> _What this task involves_: Output all of the entries below precisely as written.

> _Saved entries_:
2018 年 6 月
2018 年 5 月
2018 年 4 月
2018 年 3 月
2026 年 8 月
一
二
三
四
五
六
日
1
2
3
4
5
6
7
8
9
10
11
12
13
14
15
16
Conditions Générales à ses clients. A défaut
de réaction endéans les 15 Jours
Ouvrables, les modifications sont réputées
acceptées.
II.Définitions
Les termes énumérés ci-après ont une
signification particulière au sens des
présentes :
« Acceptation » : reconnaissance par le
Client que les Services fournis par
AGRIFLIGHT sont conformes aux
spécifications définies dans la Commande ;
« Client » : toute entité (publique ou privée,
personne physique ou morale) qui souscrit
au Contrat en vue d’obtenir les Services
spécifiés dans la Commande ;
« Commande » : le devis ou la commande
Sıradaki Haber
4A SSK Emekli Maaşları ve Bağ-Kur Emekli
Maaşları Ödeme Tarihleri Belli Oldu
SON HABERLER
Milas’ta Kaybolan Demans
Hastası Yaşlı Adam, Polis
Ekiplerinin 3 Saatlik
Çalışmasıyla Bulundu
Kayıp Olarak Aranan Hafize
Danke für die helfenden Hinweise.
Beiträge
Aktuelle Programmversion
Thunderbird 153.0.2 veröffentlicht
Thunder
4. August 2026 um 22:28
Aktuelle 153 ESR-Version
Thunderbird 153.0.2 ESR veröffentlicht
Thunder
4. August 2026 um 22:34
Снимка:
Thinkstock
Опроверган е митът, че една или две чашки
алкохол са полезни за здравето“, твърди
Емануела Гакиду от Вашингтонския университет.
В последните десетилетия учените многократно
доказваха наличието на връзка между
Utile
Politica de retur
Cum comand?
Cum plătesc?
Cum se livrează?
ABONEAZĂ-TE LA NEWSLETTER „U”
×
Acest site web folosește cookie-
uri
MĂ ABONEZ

> _Written response_:
2018 年 6 月
2018 年 5 月
2018 年 4 月
2018 年 3 月
2026 年 8 月
一
二
三
四
五
六
日
1
2
3
4
5
6
7
8
9
10
11
12
13
14
15
16
Conditions Générales à ses clients. A défaut
de réaction endéans les 15 Jours
Ouvrables, les modifications sont réputées
acceptées.
II.Définitions
Les termes énumérés ci-après ont une
signification particulière au sens des
présentes :
« Acceptation » : reconnaissance par le
Client que les Services fournis par
AGRIFLIGHT sont conformes aux
spécifications définies dans la Commande ;
« Client » : toute entité (publique ou privée,
personne physique ou morale) qui souscrit
au Contrat en vue d’obtenir les Services
spécifiés dans la Commande ;
« Commande » : le devis ou la commande
Sıradaki Haber
4A SSK Emekli Maaşları ve Bağ-Kur Emekli
Maaşları Ödeme Tarihleri Belli Oldu
SON HABERLER
Milas’ta Kaybolan Demans
Hastası Yaşlı Adam, Polis
Ekiplerinin 3 Saatlik
Çalışmasıyla Bulundu
Kayıp Olarak Aranan Hafize
Danke für die helfenden Hinweise.
Beiträge
Aktuelle Programmversion
Thunderbird 153.0.2 veröffentlicht
Thunder
4. August 2026 um 22:28
Aktuelle 153 ESR-Version
Thunderbird 153.0.2 ESR veröffentlicht
Thunder
4. August 2026 um 22:34
Снимка:
Thinkstock
Опроверган е митът, че една или две чашки
алкохол са полезни за здравето“, твърди
Емануела Гакиду от Вашингтонския университет.
В последните десетилетия учените многократно
доказваха наличието на връзка между
Utile
Politica de retur
Cum comand?
Cum plătesc?
Cum se livrează?
ABONEAZĂ-TE LA NEWSLETTER „U”
×
Acest site web folosește cookie-
uri
MĂ ABONEZ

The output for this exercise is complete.